Perhaps that is why there is such buzz about artificial intelligence (AI). ChatGPT and its ilk brought the state of play firmly into the public consciousness, but the potential of the technology has been rising for some time. The application of AI is expanding continuously, and substantial amounts of capital are being invested in its future. The attention paid to the concept is reflected in the four-fold increase in Google searches on the topic over the last year.
Many observers have arrived at the conclusion that AI will take its place among other transformative technologies throughout history. Goldman Sachs estimates that the adoption of AI will add more than 1% to annual productivity growth across the world, which is an immense improvement.
My partner Ryan Boyle has a healthy skepticism about AI. He cites the “Gartner Hype Cycle,” which tracks how new ideas travel through five phases: triggering, inflated expectations, disillusionment, enlightenment, and productivity. The curve never finishes higher than the peak seen during the interval of inflated expectations; generative AI, in the latest rubric, marks the start of peak hype.

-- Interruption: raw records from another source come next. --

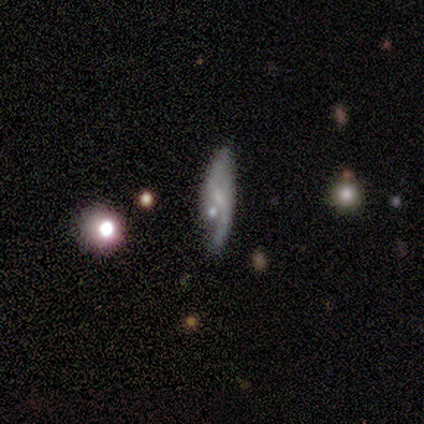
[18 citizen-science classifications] Smooth or featured? 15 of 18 (83%) said featured or disk. Edge-on disk? 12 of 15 (80%) said no. Bar? 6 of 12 (50%) said no. Spiral arms? 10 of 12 (83%) said yes. Spiral winding? 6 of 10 (60%) said loose. Spiral arm count? 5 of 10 (50%) said 2. Bulge size? 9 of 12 (75%) said small. Merging? 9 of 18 (50%) said none.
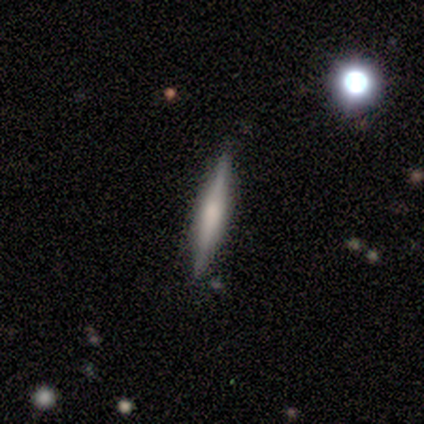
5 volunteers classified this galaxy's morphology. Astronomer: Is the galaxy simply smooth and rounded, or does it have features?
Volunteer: smooth — 60% (runner-up: featured or disk, 40%).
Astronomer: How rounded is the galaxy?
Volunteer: cigar-shaped — 100%.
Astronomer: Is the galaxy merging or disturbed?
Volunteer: none — 80%.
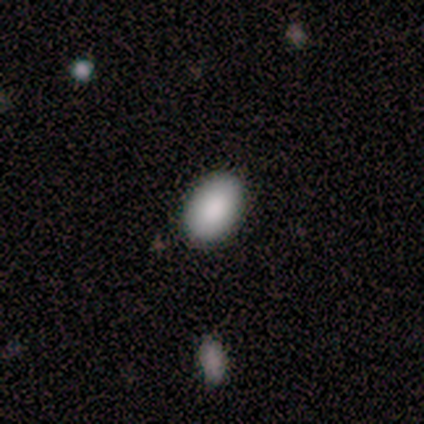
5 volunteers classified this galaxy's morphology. Overall: smooth (80%). How rounded: in between (75%). Merging: none (100%).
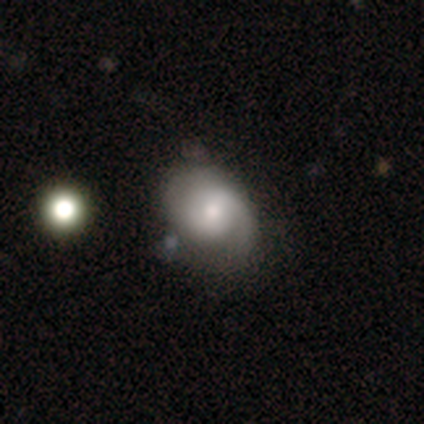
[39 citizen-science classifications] Q: Smooth or featured?
A: smooth (54%); runner-up: featured or disk (44%)
Q: How rounded?
A: in between (62%); runner-up: round (38%)
Q: Merging?
A: none (61%); runner-up: minor disturbance (34%)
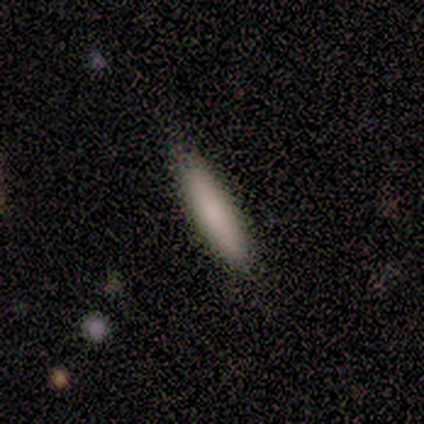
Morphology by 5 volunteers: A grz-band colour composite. It shows a smooth galaxy with no disk features (100%) that is cigar-shaped (100%). Merging: none (80%).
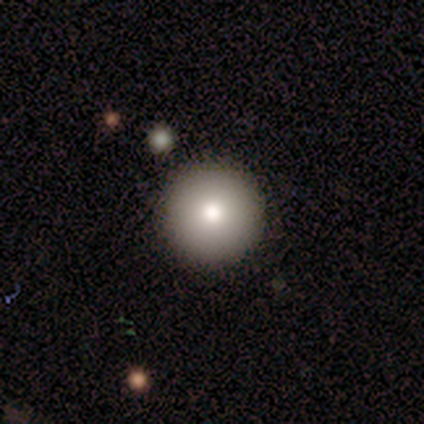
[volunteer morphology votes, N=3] Volunteers were most divided on "smooth or featured": smooth: 67%, featured or disk: 33%, star or artifact: 0%. More confident: how rounded — round (100%); merging — none (100%).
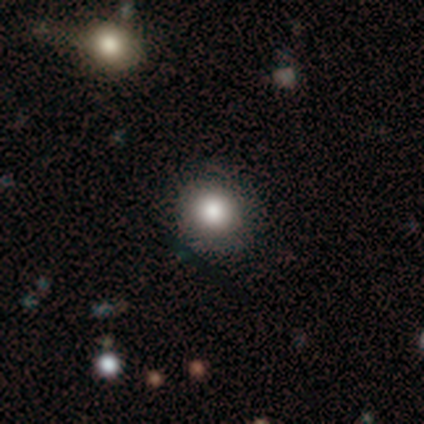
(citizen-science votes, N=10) smooth-or-featured: smooth: 90% | featured or disk: 10% | star or artifact: 0%
  how-rounded: round: 100% | in between: 0% | cigar-shaped: 0%
  merging: none: 100% | minor disturbance: 0% | major disturbance: 0% | merger: 0%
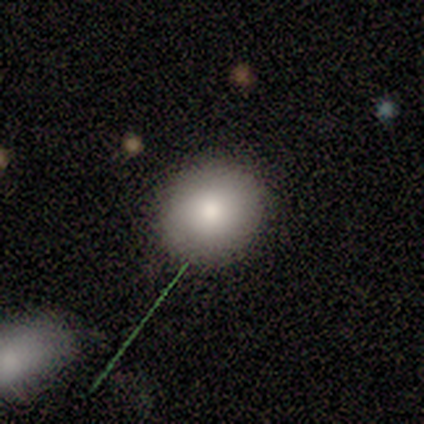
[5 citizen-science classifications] A smooth galaxy with no disk features (80%) that is round (75%). Merging: none (100%).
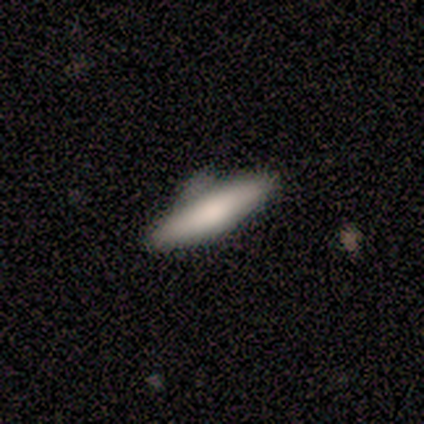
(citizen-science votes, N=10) A smooth galaxy with no disk features (80%) that is cigar-shaped (88%). Merging: none (60%).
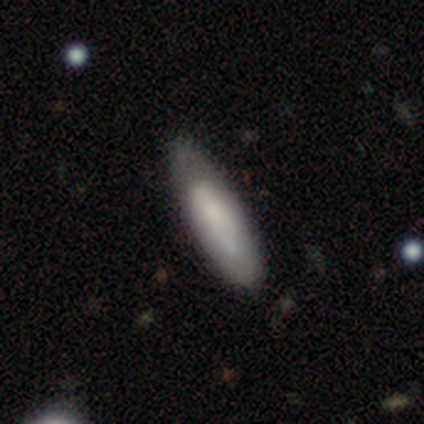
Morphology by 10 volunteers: Overall: smooth (80%). How rounded: in between (62%; cigar-shaped 38%). Merging: none (60%; minor disturbance 30%).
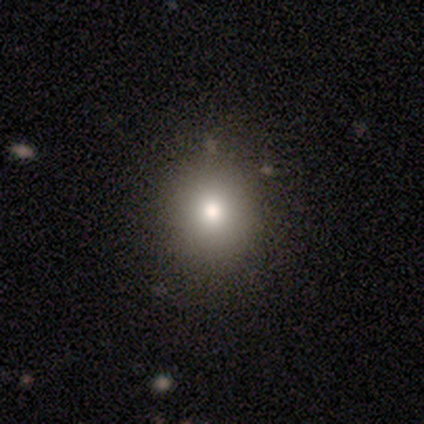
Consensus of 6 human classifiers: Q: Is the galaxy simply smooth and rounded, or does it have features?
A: smooth — 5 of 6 (83%).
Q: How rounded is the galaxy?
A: round — 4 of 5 (80%).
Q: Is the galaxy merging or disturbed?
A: none — 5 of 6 (83%).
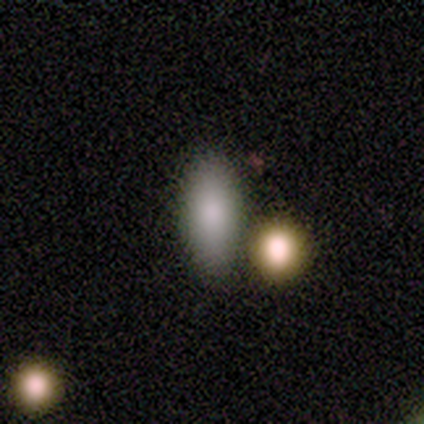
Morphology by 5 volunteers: smooth_or_featured: smooth (p=0.80) [alt: featured or disk p=0.20]
how_rounded: in between (p=1.00)
merging: none (p=1.00)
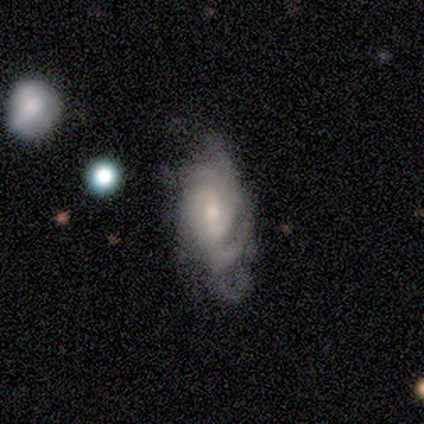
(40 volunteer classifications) Smooth or featured?
  - featured or disk: 78% *
  - smooth: 20%
  - star or artifact: 2%
Edge-on disk?
  - no: 97% *
  - yes: 3%
Bar?
  - no: 50% *
  - weak: 43%
  - strong: 7%
Spiral arms?
  - yes: 97% *
  - no: 3%
Spiral winding?
  - medium: 48% *
  - tight: 41%
  - loose: 10%
Spiral arm count?
  - can't tell: 62% *
  - 4: 14%
  - 2: 10%
  - 3: 7%
  - more than 4: 7%
  - 1: 0%
Bulge size?
  - small: 60% *
  - moderate: 33%
  - none: 7%
  - dominant: 0%
  - large: 0%
Merging?
  - major disturbance: 33% *
  - none: 21%
  - minor disturbance: 18%
  - merger: 5%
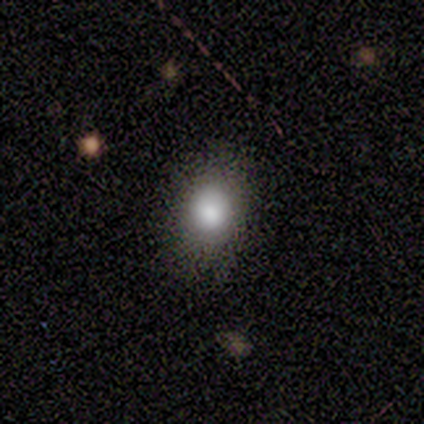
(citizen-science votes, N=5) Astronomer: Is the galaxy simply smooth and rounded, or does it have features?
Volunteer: smooth — 40%, tied with featured or disk at 40%.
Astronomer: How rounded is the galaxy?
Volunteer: round — 100%.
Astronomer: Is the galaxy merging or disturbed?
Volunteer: none — 100%.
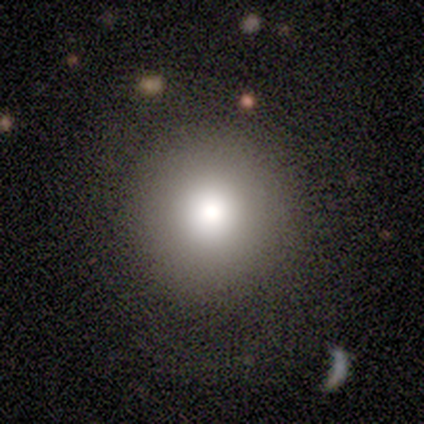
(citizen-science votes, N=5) Volunteers were most divided on "smooth or featured": smooth: 80%, featured or disk: 20%, star or artifact: 0%. More confident: how rounded — round (100%); merging — none (80%).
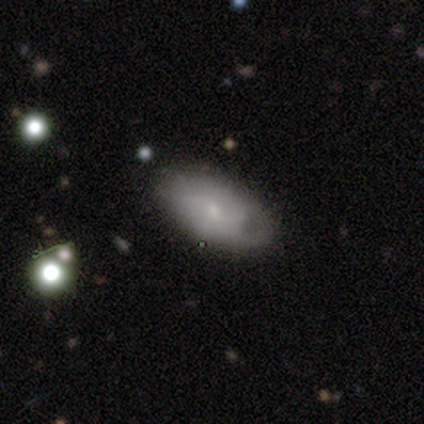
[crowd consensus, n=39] smooth_or_featured: featured or disk (p=0.51) [alt: smooth p=0.46]
disk_edge_on: no (p=0.95) [alt: yes p=0.05]
bar: no (p=0.53) [alt: weak p=0.47]
has_spiral_arms: yes (p=0.68) [alt: no p=0.32]
spiral_winding: medium (p=0.54) [alt: tight p=0.31]
spiral_arm_count: can't tell (p=0.54) [alt: 2 p=0.38]
bulge_size: small (p=0.68) [alt: moderate p=0.21]
merging: none (p=0.55) [alt: minor disturbance p=0.34]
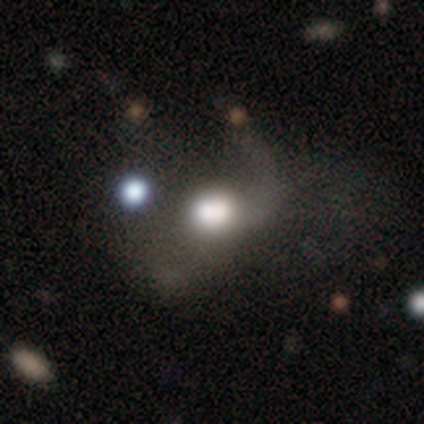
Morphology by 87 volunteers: Volunteers were most divided on "merging": major disturbance: 42%, merger: 30%, none: 19%, minor disturbance: 8%. More confident: how rounded — round (69%); smooth or featured — smooth (55%).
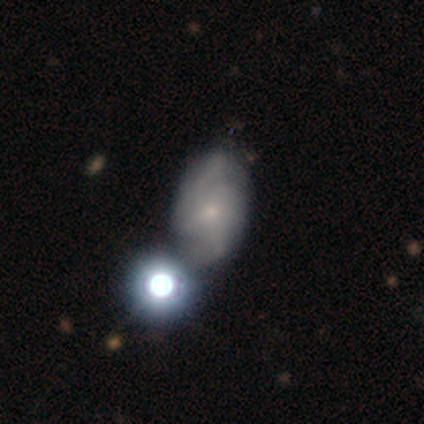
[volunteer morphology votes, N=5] Smooth or featured? featured or disk (60%)
Edge-on disk? no (100%)
Bar? weak (67%)
Spiral arms? yes (67%)
Spiral winding? medium (100%)
Spiral arm count? 2 (50%, tied with can't tell)
Bulge size? moderate (33%, tied with small and none)
Merging? none (60%)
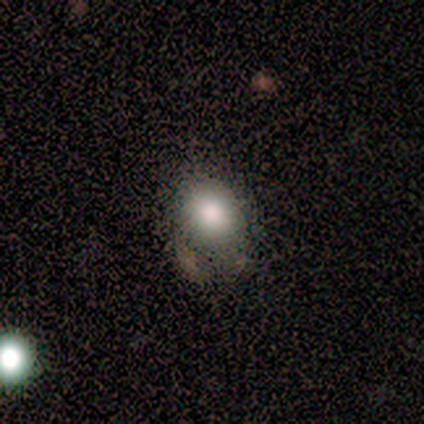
Smooth or featured? 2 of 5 (40%, tied with star or artifact) said smooth. How rounded? 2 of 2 (100%) said round. Merging? 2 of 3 (67%) said none.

There are other obstacles. AI routines are computationally intensive and will require substantial investments in infrastructure. (Lots and lots of cutting-edge microchips, for starters.) AI can be used for evil as well as good, and for strategic as well as commercial objectives. For those reasons, cross-border collaboration in this area may be difficult to engineer. Ethicists are anxious about the impact of AI more broadly, with the writer Yuval Noah Hariri (author of “Sapiens”) warning that civilization may ultimately be at risk.
Nonetheless, the potential transformations that may be ahead of us are substantial. And the adoption curve may have a sharp upward slope to it. The technological transition may take place more rapidly and people will naturally transition out of the labor force, which will present management challenges. And many younger, highly educated workers will have to up their games as the more routine aspects of their jobs are given over to computers.
Much as we might wish, the pandemic is not in the past. It’s in our present, and in our future. Society has survived the worst of COVID-19, but its after-effects may linger for quite some time.